Words can cement feelings. We must pick them carefully.
We also know people who use words in unkind ways. Because of the power of those words they tear down and discourage and sometimes even ruin people's lives, careers or marriages. One well placed word, aimed and spoken, can set someone on a trajectory of a life of pain, confusion and sadness. Sometimes, said in anger, words can sting, slash and burn.
I was called a sweat hog one time when I was in college! Believe me when I say that word has not left me. It was untrue, spoken by someone who I didn't know but it fed the deep insecurity I felt about my physical appearance for years to come. In contrast to that awful word, one time my brother told me that my writing is a part of my "beauty." How I love to rehearse THAT word as I sit at my computer.

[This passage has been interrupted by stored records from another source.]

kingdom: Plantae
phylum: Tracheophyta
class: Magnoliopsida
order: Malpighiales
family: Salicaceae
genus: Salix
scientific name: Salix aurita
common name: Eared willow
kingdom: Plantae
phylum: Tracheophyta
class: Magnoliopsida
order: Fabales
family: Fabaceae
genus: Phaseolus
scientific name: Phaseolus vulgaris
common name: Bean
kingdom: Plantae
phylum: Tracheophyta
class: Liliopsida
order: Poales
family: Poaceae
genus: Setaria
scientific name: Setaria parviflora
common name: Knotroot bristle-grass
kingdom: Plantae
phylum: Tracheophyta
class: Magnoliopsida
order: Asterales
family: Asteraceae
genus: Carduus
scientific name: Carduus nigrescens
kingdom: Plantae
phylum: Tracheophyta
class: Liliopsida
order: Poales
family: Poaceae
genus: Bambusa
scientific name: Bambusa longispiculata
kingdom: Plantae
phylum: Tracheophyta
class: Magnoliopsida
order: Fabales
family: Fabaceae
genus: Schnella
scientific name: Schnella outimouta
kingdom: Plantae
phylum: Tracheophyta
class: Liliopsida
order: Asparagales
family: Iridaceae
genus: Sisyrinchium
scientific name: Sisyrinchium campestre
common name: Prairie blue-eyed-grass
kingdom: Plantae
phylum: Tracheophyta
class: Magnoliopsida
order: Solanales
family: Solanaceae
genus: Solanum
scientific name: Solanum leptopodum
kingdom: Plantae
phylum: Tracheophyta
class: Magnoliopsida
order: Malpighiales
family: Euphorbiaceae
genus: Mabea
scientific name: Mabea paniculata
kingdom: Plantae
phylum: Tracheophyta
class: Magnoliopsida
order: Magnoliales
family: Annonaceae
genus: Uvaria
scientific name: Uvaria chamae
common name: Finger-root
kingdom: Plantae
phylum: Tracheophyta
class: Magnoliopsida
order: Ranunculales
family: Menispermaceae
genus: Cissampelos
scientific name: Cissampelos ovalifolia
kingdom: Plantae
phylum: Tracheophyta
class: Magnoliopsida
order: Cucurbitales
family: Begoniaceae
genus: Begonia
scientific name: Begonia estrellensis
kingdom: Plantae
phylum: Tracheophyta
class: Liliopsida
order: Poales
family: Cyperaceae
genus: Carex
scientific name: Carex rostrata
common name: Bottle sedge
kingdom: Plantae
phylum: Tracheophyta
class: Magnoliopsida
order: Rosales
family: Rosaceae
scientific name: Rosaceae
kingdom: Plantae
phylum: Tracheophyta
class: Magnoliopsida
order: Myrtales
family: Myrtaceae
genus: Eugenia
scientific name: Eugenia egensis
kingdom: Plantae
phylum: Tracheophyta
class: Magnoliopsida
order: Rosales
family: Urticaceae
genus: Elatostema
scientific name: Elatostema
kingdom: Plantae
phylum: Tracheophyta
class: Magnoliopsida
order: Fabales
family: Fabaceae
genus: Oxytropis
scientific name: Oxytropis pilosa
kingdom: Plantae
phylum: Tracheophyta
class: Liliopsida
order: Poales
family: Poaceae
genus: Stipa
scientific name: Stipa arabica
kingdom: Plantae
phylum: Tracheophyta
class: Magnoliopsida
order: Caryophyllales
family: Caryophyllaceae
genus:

God uses words to communicate with us.
In John 1:14, we are taught: The Word became flesh and dwelt among us. God loves words too and He knows the power of them, especially the One Word He sent to live with us. He knew this one Word would make God, Himself, known to the world.
This great Word (Jesus) is filled to overflowing with words like grace, peace, do not fear, love, my Father, blessed, light, do not judge, trust, pray, ask, seek, knock, enter, come to me, be healed, follow me... Which are words that inform, bless and identify, connect, set a standard and cement feelings.
What about you? Do you have a word that dwells inside your head? Did anyone speak words that have helped you define yourself? Do you have words like beautiful, strong, capable, kind, intelligent as part of the definition of you? I encourage you to examine your thoughts. Find the words that come to mind as you go through your day. Then determine if those words are empowering or stripping you of your dignity.
Just as "I am a strong and active woman" has led me to feel more positive about my physical abilities, so an empowering truthful phrase or word could turn your thinking toward the way God truly sees you and could open you to agree with Him in powerful ways.